Figure 1

AEZS-136 treatment affects the PI3K/AKT and MAPK pathways, reduces cell proliferation, and increases cell death.

(a) Immunoblots of extracts from HL cells treated with AEZS-136 (10 μM) or DMSO vehicle for 0.5, 1, or 2 hours. Equal protein loading was confirmed by immunoblotting for β-actin. The experiments were repeated twice with similar results. Representative blots are shown. (b) Dose-dependent effect of AEZS-136 (1.25–20 μM) on phosphorylated and total AKT and ERK after exposure to AEZS-136 or DMSO vehicle for 2 hours in HL cells. (c) HL cells were exposed to 2.5 μM (green), 5 μM (blue), or 10 μM (red) AEZS-136 for 24, 48, or 72 hours, after which, the cell proliferation was assessed as described in the Methods section. The mean (±SEM) values refer to three independent experiments. *P ≤ 0.0001, ≠P ≤ 0.001, °P ≤ 0.01, and ≈P ≤ 0.05 compared with vehicle-treated cells. (d) Cell cycle analysis of AEZS-136 (10 μM)-treated L-540, SUP-HD1, KM-H2, and L-428 cells or vehicle-treated controls after 48 hours. Flow cytometry was performed to measure the cell cycle distribution of treated cells compared with untreated controls. The mean (±SEM) values refer to three independent experiments. *P ≤ 0.05 and **P ≤ 0.01 compared with vehicle-treated cells. (e) Immunoblots of extracts from HL cells treated with AEZS-136 (10 μM) or vehicle-treated controls for 48 hours. Equal protein loading was confirmed by immunoblotting for β-actin.
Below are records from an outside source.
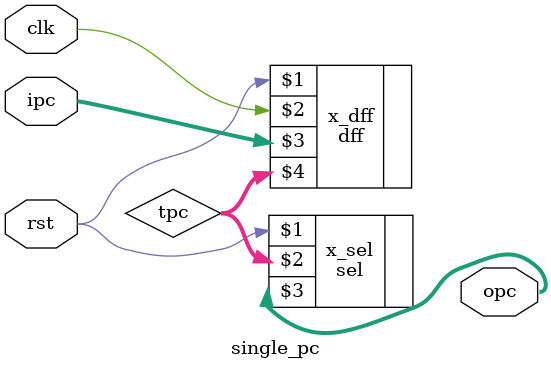
<source format=v>
`timescale 1ns / 1ps
module single_pc(clk,rst,ipc,opc);
		input clk;
		input rst;
 		input [8:0] ipc;
  		output [8:0] opc;
		wire [8:0] tpc;
		
		dff x_dff(rst,clk,ipc,tpc);	//tpc = ipc
		sel x_sel(rst,tpc,opc);	//opc = rst ? 9'b111111111 : tpc;
endmodule


</source>
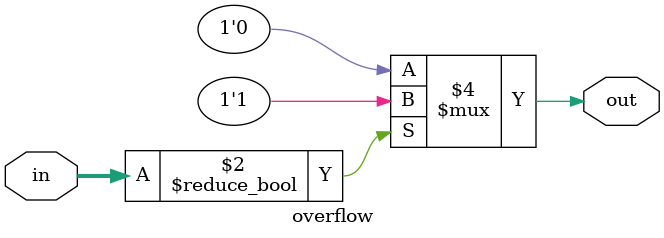
<source format=v>
module overflow (in, out);

input [15:0] in;

output reg out;


always @ (*)
begin
	if(in != 16'h0000)
		out = 1;
	else
		out = 0;
end


endmodule 
</source>
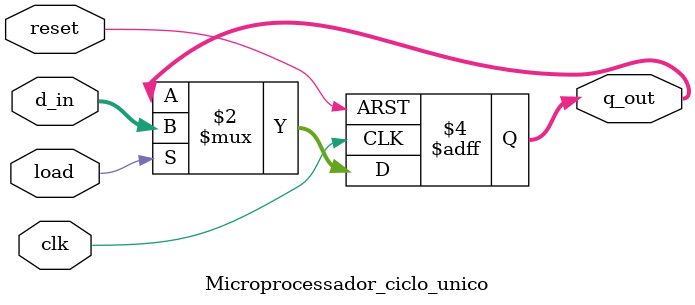
<source format=v>
module Microprocessador_ciclo_unico (
    input wire clk,          // Sinal de clock
    input wire reset,        // Sinal de reset
    input wire load,         // Sinal para carregar o valor no registrador
    input wire [7:0] d_in,   // Dados de entrada (8 bits)
    output reg [7:0] q_out   // Dados de saída (8 bits)
);

// Bloco always sensível ao clock e ao sinal de reset (reset não precisa funcionar na borda do clock)
    always @(posedge clk or posedge reset) begin
        if (reset) begin
            q_out <= 8'b0;   // Zera o registrador em caso de reset
        end else if (load) begin
            q_out <= d_in;   // Carrega o valor de entrada no registrador
        end
    end

endmodule
</source>
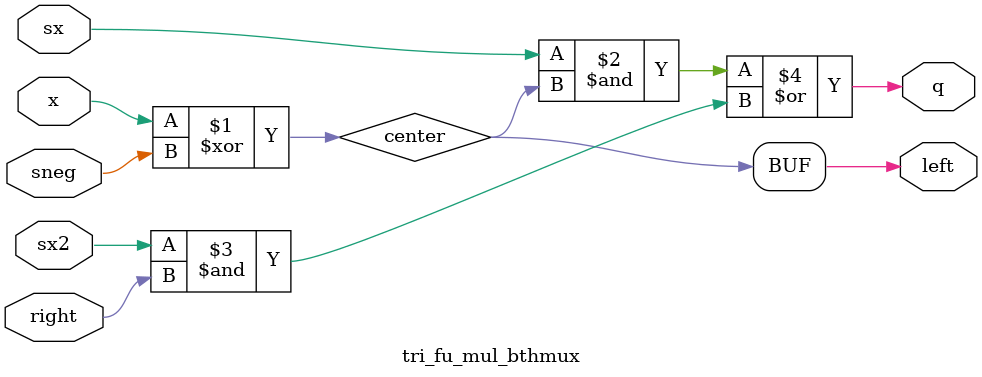
<source format=v>

`timescale 1 ns / 1 ns


`include "tri_a2o.vh"

module tri_fu_mul_bthmux(
   x,
   sneg,
   sx,
   sx2,
   right,
   left,
   q
);
   input   x;
   input   sneg;		// do not flip the input (add)
   input   sx;		// shift by 1
   input   sx2;		// shift by 2
   input   right;		// bit from the right (lsb)
   output  left;		// bit from the left
   output  q;		// final output

   wire    center;
   wire    q_b;

   assign center = x ^ sneg;

   assign left = center;		//output-- rename, no gate

   assign q_b = (~((sx & center) | (sx2 & right)));

   assign q = (~q_b);		// output--

endmodule

</source>
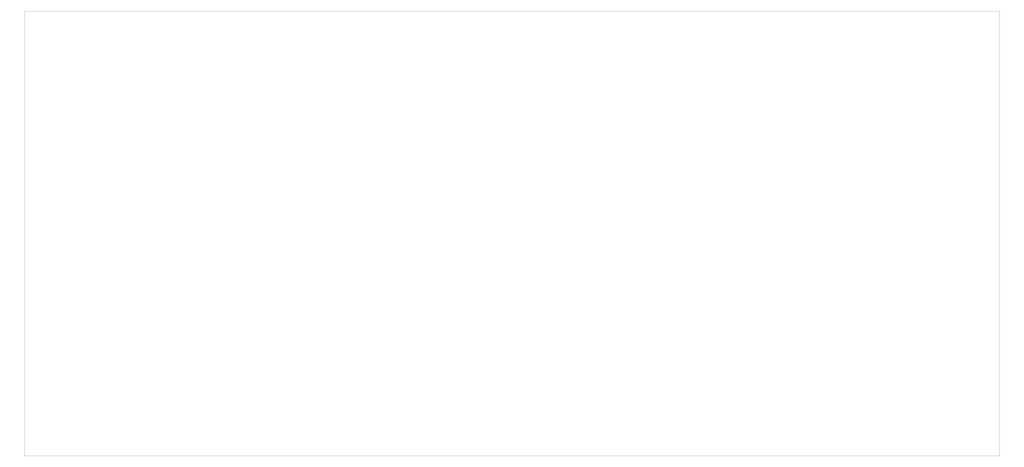
<source format=gm1>
G04 #@! TF.GenerationSoftware,KiCad,Pcbnew,7.0.6*
G04 #@! TF.CreationDate,2023-11-12T21:08:56+01:00*
G04 #@! TF.ProjectId,main,6d61696e-2e6b-4696-9361-645f70636258,rev?*
G04 #@! TF.SameCoordinates,Original*
G04 #@! TF.FileFunction,Profile,NP*
%FSLAX46Y46*%
G04 Gerber Fmt 4.6, Leading zero omitted, Abs format (unit mm)*
G04 Created by KiCad (PCBNEW 7.0.6) date 2023-11-12 21:08:56*
%MOMM*%
%LPD*%
G01*
G04 APERTURE LIST*
G04 #@! TA.AperFunction,Profile*
%ADD10C,0.100000*%
G04 #@! TD*
G04 APERTURE END LIST*
D10*
X26110000Y-25415000D02*
X393897500Y-25415000D01*
X393897500Y-193315000D01*
X26110000Y-193315000D01*
X26110000Y-25415000D01*
M02*

</source>
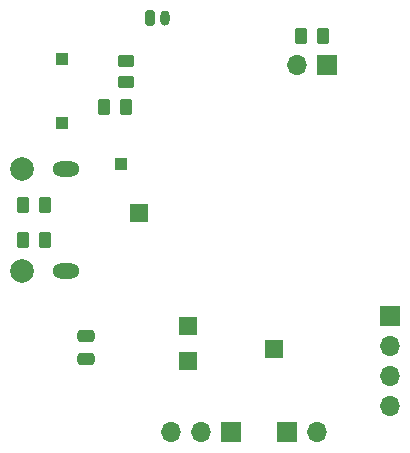
<source format=gbr>
%TF.GenerationSoftware,KiCad,Pcbnew,8.0.3*%
%TF.CreationDate,2025-03-18T19:22:59-05:00*%
%TF.ProjectId,wearable_v2_nrf,77656172-6162-46c6-955f-76325f6e7266,rev?*%
%TF.SameCoordinates,Original*%
%TF.FileFunction,Soldermask,Bot*%
%TF.FilePolarity,Negative*%
%FSLAX46Y46*%
G04 Gerber Fmt 4.6, Leading zero omitted, Abs format (unit mm)*
G04 Created by KiCad (PCBNEW 8.0.3) date 2025-03-18 19:22:59*
%MOMM*%
%LPD*%
G01*
G04 APERTURE LIST*
G04 Aperture macros list*
%AMRoundRect*
0 Rectangle with rounded corners*
0 $1 Rounding radius*
0 $2 $3 $4 $5 $6 $7 $8 $9 X,Y pos of 4 corners*
0 Add a 4 corners polygon primitive as box body*
4,1,4,$2,$3,$4,$5,$6,$7,$8,$9,$2,$3,0*
0 Add four circle primitives for the rounded corners*
1,1,$1+$1,$2,$3*
1,1,$1+$1,$4,$5*
1,1,$1+$1,$6,$7*
1,1,$1+$1,$8,$9*
0 Add four rect primitives between the rounded corners*
20,1,$1+$1,$2,$3,$4,$5,0*
20,1,$1+$1,$4,$5,$6,$7,0*
20,1,$1+$1,$6,$7,$8,$9,0*
20,1,$1+$1,$8,$9,$2,$3,0*%
G04 Aperture macros list end*
%ADD10R,1.700000X1.700000*%
%ADD11O,1.700000X1.700000*%
%ADD12RoundRect,0.200000X-0.200000X-0.450000X0.200000X-0.450000X0.200000X0.450000X-0.200000X0.450000X0*%
%ADD13O,0.800000X1.300000*%
%ADD14R,1.500000X1.500000*%
%ADD15C,2.010000*%
%ADD16O,2.304000X1.304000*%
%ADD17R,1.000000X1.000000*%
%ADD18RoundRect,0.250000X0.262500X0.450000X-0.262500X0.450000X-0.262500X-0.450000X0.262500X-0.450000X0*%
%ADD19RoundRect,0.250000X0.450000X-0.262500X0.450000X0.262500X-0.450000X0.262500X-0.450000X-0.262500X0*%
%ADD20RoundRect,0.250000X-0.475000X0.250000X-0.475000X-0.250000X0.475000X-0.250000X0.475000X0.250000X0*%
%ADD21RoundRect,0.250000X-0.262500X-0.450000X0.262500X-0.450000X0.262500X0.450000X-0.262500X0.450000X0*%
G04 APERTURE END LIST*
D10*
%TO.C,R5*%
X110200000Y-55275000D03*
D11*
X107660000Y-55275000D03*
%TD*%
D12*
%TO.C,BT1*%
X95250000Y-51350000D03*
D13*
X96500000Y-51350000D03*
%TD*%
D14*
%TO.C,TP5*%
X98400000Y-80375000D03*
%TD*%
D10*
%TO.C,M1*%
X106825000Y-86400000D03*
D11*
X109365000Y-86400000D03*
%TD*%
D10*
%TO.C,J1*%
X115550000Y-76545000D03*
D11*
X115550000Y-79085000D03*
X115550000Y-81625000D03*
X115550000Y-84165000D03*
%TD*%
D14*
%TO.C,TP6*%
X94275000Y-67825000D03*
%TD*%
D15*
%TO.C,J2*%
X84347500Y-64080000D03*
X84347500Y-72720000D03*
D16*
X88118500Y-64082000D03*
X88118500Y-72718000D03*
%TD*%
D17*
%TO.C,TP2*%
X87750000Y-54775000D03*
%TD*%
D14*
%TO.C,TP4*%
X98450000Y-77375000D03*
%TD*%
D10*
%TO.C,J3*%
X102100000Y-86350000D03*
D11*
X99560000Y-86350000D03*
X97020000Y-86350000D03*
%TD*%
D17*
%TO.C,TP1*%
X87800000Y-60250000D03*
%TD*%
D14*
%TO.C,TP7*%
X105750000Y-79375000D03*
%TD*%
D17*
%TO.C,TP3*%
X92725000Y-63675000D03*
%TD*%
D18*
%TO.C,R2*%
X86312500Y-67150000D03*
X84487500Y-67150000D03*
%TD*%
D19*
%TO.C,R12*%
X93200000Y-56775000D03*
X93200000Y-54950000D03*
%TD*%
D20*
%TO.C,C2*%
X89825000Y-78275000D03*
X89825000Y-80175000D03*
%TD*%
D21*
%TO.C,R4*%
X108012500Y-52900000D03*
X109837500Y-52900000D03*
%TD*%
%TO.C,R11*%
X91337500Y-58900000D03*
X93162500Y-58900000D03*
%TD*%
D18*
%TO.C,R3*%
X86312500Y-70100000D03*
X84487500Y-70100000D03*
%TD*%
M02*

</source>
The experiments were repeated twice with similar results. Representative blots are shown. (f) HL cells were exposed to 2.5 μM (green), 5 μM (blue), and 10 μM (red) AEZS-136 for 24, 48, and 72 hours, after which, the percentage of dead cells (Annexin V+/PI+ plus Annexin V−/PI+) was obtained as described in the Methods section. The mean (±SEM) values correspond to three independent experiments. *P ≤ 0.0001, ≠P ≤ 0.001, °P ≤ 0.01, and ≈P ≤ 0.05 compared with the vehicle-treated control cells.